Judd Apatow delivered a hilarious opening address at tonight’s Directors Guild Awards, but if you weren’t in the room you were likely to miss it: an edict went down from on high that the press corps stationed backstage would be barred from the audio of his remarks. In the digital age, it fell to those audience members with cellphones — so, practically all of them — to catch the quotes and call, text and tweet them out.

But there was nothing particularly incendiary about his comments, save for the odd curse, begging immediate questions about why the comments were silenced backstage. But Apatow’s speech took an expectedly comic twist on recent sexual harassment revelations and the #TimesUp movement. He began with a gag about Harvey Weinstein. “What Harvey Weinstein ruined was robes… If I wear one now, my wife is like ‘eww’.”

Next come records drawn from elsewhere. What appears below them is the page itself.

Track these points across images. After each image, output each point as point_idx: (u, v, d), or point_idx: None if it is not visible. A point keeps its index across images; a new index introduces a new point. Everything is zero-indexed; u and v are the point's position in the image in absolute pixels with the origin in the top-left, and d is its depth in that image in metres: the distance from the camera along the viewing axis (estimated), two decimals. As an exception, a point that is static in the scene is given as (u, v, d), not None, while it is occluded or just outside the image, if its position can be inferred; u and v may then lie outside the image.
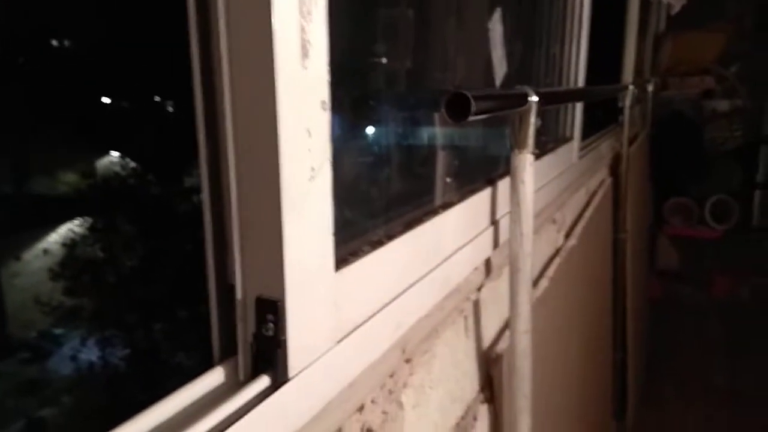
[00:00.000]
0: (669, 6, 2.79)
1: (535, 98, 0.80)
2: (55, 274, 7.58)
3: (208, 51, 0.45)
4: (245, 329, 0.46)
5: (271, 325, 0.45)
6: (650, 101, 3.31)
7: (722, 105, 3.89)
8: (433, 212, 0.75)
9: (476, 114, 0.63)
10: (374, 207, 0.73)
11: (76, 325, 7.71)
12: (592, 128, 1.98)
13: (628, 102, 1.97)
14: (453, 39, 1.01)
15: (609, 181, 2.03)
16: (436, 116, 0.92)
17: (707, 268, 3.77)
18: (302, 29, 0.44)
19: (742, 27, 3.88)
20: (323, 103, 0.48)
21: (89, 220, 7.57)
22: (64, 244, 7.92)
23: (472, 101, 0.62)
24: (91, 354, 7.71)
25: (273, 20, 0.41)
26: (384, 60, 0.83)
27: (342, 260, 0.55)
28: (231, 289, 0.47)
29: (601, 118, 2.24)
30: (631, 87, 1.96)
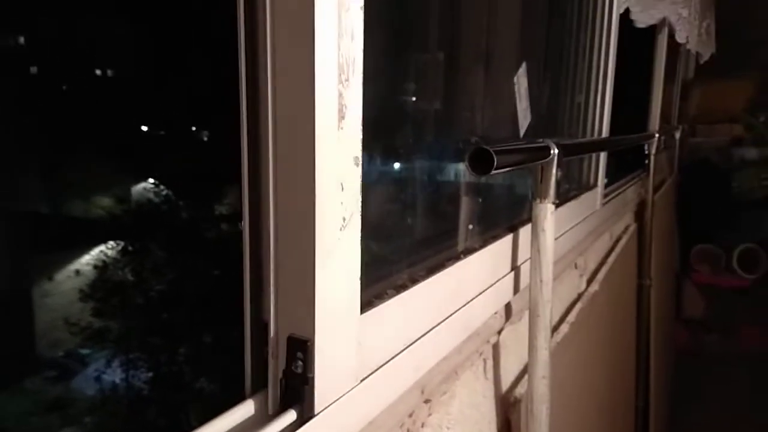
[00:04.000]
0: (698, 54, 2.82)
1: (556, 150, 0.83)
2: (85, 295, 7.75)
3: (256, 110, 0.49)
4: (276, 365, 0.50)
5: (300, 362, 0.49)
6: (677, 148, 3.32)
7: (751, 153, 3.87)
8: (456, 257, 0.79)
9: (498, 168, 0.67)
10: (399, 251, 0.76)
11: (102, 346, 7.84)
12: (620, 171, 1.99)
13: (653, 149, 2.00)
14: (480, 88, 1.06)
15: (634, 227, 2.04)
16: (461, 164, 0.95)
17: (734, 317, 3.69)
18: (340, 95, 0.49)
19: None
20: (356, 158, 0.52)
21: (121, 243, 7.78)
22: (95, 266, 8.12)
23: (495, 156, 0.65)
24: (114, 375, 7.82)
25: (315, 88, 0.46)
26: (412, 102, 0.86)
27: (367, 303, 0.58)
28: (264, 326, 0.51)
29: (630, 161, 2.26)
30: (656, 135, 1.98)
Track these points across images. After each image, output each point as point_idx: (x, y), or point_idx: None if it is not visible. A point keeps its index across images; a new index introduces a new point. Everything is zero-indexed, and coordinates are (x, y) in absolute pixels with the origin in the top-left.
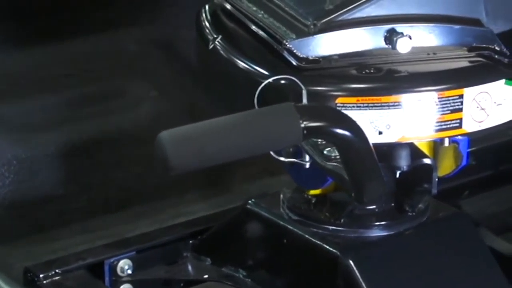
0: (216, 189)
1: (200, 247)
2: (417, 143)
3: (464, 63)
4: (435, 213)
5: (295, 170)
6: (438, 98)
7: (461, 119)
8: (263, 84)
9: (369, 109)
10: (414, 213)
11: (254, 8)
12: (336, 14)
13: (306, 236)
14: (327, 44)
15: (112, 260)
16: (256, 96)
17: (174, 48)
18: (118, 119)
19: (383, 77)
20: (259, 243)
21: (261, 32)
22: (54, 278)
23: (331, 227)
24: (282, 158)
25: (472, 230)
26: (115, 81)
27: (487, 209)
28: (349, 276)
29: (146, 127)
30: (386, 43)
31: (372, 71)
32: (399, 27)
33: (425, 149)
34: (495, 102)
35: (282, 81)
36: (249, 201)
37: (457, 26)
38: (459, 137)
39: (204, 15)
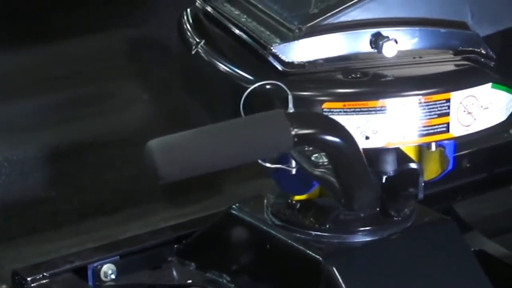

“What happens when women direct movies? You get Lady Bird. You get Mudbound. You get Wonder Woman. You get a man directing a movie, you get The Emoji Movie with a character who is a literal piece of s–t,” joked Apatow.

Of hosting, he said, “There is nothing in this for me at all. If one moment I talk like Matt Damon and try to explain sexual harassment, I am f–ked. I just do this because I am dead inside and [need to feel something].”

There was no advance announcement of the press blackout. Deadline learned shortly before it happened that the feed would go dead for press and that Apatow was aware this would happen. It’s unclear whether the order came from the DGA or Apatow himself, but this is the first time we can remember the DGA Awards forbidding press from the opening remarks.

It was very unusual for Apatow’s speech to receive a blackout in the press room: He was hysterically funny, and candid in his jabs tonight, but he wasn’t any more blue than other guild award show hosts, read Patton Oswalt and Brad Garrett who’ve gone to town on a variety of subjects and people in the industry at the WGA Awards like it’s a Comedy Central Roast.